Behind Bottega Veneta’s Iconic Bounce-Back from Near Bankruptcy


Remember when Bottega Veneta was on the verge of bankruptcy? It’s probably hard to imagine, seeing that the mega-brand now enjoys something of a reputation for being quite the star in the luxury scene.

The label even continued to flourish after 2008 rocked the world with a global financial crisis, when its philosophy for “stealth luxury” resonated well with wealthy consumers who grew disillusioned with loud logos and flashy statement pieces.

Among Bottega’s star products were the Cabat tote, whose understated appearance and signature intrecciato weave reinforces the brand’s propensity for discrete luxury and sophistication.

Bottega was founded in 1966, before its famous acquiring by Gucci Group in 2001. Both labels are now part of Kering, a French conglomerate who also owns Alexander McQueen, Saint Lauren Paris and Balenciaga, among a number of other luxury labels.

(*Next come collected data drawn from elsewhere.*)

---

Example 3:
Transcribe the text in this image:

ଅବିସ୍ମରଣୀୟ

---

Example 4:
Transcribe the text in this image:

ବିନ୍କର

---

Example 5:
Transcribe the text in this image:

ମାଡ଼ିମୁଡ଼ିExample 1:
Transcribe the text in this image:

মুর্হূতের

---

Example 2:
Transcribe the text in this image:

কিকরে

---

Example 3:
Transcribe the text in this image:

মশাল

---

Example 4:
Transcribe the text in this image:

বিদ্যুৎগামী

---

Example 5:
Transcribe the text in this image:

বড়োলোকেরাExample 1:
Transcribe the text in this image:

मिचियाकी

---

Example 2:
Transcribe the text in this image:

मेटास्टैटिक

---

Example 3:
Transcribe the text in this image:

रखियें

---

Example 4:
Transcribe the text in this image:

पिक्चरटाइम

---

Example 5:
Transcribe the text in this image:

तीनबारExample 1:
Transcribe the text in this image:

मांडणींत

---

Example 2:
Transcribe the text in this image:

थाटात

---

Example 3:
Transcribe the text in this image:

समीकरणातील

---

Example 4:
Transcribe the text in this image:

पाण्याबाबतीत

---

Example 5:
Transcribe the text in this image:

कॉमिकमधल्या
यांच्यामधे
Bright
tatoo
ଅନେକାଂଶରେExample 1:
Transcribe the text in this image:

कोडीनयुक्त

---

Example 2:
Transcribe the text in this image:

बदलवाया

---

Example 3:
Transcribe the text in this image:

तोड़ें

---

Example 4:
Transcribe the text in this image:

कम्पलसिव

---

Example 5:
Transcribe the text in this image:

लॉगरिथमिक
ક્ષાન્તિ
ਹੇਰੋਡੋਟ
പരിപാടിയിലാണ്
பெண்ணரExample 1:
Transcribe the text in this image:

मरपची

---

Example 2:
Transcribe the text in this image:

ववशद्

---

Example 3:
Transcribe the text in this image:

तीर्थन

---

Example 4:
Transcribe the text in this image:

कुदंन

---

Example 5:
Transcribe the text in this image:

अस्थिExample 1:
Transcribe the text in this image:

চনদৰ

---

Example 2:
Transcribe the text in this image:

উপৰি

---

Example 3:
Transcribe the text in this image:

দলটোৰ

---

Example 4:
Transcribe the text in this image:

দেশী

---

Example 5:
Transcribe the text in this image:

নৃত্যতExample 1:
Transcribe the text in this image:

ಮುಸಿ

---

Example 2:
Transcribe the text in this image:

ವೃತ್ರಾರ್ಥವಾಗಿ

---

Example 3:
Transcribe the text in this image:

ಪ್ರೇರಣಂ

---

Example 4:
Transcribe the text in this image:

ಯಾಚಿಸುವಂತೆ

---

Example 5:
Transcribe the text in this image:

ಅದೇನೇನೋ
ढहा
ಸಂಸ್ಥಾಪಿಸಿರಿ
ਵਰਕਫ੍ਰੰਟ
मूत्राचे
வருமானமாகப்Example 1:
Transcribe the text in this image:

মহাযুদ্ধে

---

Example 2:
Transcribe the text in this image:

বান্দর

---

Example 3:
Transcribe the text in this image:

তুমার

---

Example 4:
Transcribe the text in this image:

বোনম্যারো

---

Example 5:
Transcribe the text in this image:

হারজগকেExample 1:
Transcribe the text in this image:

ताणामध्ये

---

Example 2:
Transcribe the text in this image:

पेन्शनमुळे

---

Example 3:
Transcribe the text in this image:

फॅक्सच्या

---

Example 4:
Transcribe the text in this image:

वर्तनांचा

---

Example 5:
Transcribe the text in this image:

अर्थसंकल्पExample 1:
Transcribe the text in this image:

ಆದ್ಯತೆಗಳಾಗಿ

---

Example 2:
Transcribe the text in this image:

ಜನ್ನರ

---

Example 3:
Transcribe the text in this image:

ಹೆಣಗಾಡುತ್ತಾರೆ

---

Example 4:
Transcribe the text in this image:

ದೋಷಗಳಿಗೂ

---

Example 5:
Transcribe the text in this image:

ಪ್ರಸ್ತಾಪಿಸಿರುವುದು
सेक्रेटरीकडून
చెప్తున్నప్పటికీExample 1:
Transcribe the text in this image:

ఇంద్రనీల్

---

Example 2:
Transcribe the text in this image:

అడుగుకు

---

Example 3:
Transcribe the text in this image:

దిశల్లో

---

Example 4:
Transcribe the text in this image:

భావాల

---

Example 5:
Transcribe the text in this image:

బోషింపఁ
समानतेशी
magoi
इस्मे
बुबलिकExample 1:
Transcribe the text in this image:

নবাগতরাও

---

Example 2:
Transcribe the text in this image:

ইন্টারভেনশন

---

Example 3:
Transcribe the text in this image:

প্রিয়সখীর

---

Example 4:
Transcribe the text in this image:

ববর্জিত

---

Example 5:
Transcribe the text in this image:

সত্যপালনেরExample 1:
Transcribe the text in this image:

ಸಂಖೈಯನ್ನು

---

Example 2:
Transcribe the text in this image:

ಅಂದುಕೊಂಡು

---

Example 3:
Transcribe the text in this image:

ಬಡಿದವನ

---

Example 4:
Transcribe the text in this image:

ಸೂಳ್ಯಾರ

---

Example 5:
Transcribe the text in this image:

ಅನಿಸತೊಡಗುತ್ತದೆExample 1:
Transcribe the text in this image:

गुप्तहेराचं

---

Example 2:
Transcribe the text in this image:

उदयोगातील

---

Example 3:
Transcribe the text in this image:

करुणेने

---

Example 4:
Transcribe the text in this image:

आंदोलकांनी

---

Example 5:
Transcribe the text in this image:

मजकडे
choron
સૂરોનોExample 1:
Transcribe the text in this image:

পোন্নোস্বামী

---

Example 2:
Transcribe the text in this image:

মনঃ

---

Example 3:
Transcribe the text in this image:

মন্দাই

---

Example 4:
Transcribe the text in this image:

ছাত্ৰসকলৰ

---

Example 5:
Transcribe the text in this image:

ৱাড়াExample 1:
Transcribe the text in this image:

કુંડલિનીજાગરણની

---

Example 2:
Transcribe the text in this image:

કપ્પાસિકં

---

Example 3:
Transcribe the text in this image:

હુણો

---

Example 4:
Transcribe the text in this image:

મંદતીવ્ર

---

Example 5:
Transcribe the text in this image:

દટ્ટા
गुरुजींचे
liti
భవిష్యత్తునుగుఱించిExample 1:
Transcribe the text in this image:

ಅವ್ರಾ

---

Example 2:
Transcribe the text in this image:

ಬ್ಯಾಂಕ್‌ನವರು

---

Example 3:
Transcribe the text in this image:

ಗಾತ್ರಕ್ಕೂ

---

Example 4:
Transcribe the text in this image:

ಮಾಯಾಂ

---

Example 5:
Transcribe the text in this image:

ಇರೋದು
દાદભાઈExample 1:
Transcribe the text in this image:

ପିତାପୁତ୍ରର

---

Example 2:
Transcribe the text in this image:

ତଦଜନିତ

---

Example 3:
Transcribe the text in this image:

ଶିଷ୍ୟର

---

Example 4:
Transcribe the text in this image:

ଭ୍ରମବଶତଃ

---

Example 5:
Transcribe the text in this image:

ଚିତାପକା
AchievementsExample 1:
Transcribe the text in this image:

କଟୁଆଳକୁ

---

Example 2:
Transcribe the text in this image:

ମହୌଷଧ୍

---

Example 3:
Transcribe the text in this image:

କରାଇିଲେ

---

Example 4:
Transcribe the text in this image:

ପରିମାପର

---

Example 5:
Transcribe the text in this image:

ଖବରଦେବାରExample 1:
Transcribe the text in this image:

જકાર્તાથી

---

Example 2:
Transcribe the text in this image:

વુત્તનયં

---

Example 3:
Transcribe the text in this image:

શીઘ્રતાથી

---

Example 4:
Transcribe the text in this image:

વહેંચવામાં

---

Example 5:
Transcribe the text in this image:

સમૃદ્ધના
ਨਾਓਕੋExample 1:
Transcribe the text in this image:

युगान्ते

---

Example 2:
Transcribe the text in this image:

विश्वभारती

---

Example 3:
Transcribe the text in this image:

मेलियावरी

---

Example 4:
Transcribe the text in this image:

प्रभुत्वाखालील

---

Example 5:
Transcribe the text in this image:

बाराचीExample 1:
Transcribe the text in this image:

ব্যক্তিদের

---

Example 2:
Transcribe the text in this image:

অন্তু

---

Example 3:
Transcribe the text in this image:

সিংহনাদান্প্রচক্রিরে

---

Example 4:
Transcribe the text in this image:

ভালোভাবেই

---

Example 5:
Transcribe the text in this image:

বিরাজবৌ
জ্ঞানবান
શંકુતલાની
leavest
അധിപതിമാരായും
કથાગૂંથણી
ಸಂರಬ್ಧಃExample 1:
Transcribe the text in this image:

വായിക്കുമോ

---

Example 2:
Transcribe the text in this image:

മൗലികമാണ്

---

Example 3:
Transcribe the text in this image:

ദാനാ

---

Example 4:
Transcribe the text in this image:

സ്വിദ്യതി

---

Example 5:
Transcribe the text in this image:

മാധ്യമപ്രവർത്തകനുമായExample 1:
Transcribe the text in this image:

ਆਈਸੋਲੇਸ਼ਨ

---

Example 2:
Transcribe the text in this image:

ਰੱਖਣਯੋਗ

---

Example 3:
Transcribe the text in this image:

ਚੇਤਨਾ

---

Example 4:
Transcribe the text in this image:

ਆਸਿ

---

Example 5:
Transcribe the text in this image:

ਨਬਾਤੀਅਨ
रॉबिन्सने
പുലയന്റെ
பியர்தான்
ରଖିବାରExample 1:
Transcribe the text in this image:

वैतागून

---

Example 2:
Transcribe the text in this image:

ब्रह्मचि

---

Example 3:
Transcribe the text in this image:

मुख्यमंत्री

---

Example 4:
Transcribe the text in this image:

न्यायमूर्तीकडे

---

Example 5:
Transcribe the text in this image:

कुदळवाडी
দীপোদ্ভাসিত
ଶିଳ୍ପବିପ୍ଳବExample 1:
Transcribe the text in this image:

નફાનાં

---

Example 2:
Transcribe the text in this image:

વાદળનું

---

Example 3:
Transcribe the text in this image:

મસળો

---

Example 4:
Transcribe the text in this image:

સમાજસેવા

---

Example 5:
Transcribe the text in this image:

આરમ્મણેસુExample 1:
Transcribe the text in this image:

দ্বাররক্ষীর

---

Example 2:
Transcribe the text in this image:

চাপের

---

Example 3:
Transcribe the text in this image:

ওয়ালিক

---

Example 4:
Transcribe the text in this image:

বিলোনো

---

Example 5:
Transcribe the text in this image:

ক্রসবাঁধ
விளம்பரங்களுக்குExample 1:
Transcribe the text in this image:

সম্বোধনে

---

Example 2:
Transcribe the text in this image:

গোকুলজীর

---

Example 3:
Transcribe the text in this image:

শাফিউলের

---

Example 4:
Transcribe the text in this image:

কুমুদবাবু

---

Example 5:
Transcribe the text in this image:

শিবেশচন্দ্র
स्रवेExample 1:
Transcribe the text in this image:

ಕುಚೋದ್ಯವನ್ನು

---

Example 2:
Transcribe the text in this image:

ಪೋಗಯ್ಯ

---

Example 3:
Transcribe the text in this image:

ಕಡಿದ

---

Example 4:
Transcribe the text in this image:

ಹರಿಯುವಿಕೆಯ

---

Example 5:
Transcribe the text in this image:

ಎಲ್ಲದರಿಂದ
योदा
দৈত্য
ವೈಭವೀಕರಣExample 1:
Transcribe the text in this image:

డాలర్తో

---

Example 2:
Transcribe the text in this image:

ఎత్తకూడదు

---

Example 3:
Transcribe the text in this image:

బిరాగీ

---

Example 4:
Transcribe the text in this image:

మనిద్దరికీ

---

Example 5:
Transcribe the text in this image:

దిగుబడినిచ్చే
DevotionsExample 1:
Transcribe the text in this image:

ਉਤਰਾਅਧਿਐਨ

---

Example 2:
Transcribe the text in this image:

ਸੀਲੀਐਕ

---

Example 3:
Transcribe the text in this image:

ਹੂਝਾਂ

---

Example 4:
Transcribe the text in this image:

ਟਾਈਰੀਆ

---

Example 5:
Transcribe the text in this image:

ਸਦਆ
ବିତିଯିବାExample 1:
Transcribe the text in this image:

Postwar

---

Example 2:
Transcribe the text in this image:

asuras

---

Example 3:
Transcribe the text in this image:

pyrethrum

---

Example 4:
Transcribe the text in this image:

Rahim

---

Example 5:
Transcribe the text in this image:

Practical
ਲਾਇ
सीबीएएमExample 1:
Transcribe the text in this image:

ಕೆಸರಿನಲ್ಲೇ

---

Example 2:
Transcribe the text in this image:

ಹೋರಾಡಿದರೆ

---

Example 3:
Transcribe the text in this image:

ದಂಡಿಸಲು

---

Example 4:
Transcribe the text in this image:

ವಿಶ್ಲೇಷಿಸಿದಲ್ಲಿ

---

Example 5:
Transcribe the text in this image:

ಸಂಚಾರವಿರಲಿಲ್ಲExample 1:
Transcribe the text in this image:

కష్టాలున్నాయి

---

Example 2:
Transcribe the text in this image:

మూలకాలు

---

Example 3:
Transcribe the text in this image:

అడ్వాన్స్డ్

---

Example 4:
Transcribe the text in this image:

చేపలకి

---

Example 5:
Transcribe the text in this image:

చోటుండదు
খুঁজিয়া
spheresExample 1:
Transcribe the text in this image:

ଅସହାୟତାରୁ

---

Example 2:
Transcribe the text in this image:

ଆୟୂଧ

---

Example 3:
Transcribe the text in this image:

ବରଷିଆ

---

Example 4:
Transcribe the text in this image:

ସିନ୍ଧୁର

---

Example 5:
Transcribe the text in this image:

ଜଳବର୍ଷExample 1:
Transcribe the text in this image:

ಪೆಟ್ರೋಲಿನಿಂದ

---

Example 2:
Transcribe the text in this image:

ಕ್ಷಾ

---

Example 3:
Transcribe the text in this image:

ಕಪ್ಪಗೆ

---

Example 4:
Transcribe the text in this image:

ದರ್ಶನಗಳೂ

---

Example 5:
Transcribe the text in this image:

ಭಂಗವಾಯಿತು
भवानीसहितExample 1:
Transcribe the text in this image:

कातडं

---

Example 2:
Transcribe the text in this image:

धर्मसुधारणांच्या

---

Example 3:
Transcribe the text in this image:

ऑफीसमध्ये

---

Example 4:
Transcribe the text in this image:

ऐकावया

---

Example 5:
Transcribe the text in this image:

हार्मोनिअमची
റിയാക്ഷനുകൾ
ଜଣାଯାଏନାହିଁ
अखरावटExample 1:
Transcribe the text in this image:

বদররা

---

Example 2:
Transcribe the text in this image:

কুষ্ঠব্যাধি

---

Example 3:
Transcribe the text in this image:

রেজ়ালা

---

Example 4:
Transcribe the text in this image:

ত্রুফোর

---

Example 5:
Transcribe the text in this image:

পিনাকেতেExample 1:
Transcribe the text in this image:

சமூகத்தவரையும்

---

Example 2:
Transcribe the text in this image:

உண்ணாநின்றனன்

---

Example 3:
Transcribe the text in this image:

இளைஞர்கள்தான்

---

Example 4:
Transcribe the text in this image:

The Italian luxury label has emerged from its darker days most notably in 2005 when it achieved its annual revenue of over $178 million, thanks to its global retail roll-out, starting with Milan, Paris and London. 2013 was also an exceptional year for the brand, when it reached $1.1 million in annual revenue, making the once-troubled label the second largest Kering-owned luxury label.

But business can only grow so much before it hits a sort of plateau and begins to dramatically.

Carlo Beretta, Bottega Veneta’s CEO mused about the way growth began to slow in the last quarter of 2015, before it became more pronounced earlier this year, considering waning tourism not confined to Europe.

“The challenge is to balance the short term results with a long term vision,” Beretta told the Business of Fashion. “This is why we know we have to carefully manage the evolution of our collection, the expansion of our product categories, and the evolution of our retail network.”

“We need to add new product, we need to add new categories, but that doesn’t mean we want to expand the number of stores. But for sure, we need to expand the square metres and the perimeter of our stores. And again, Rodeo Drive is a clear example of what we have to do.”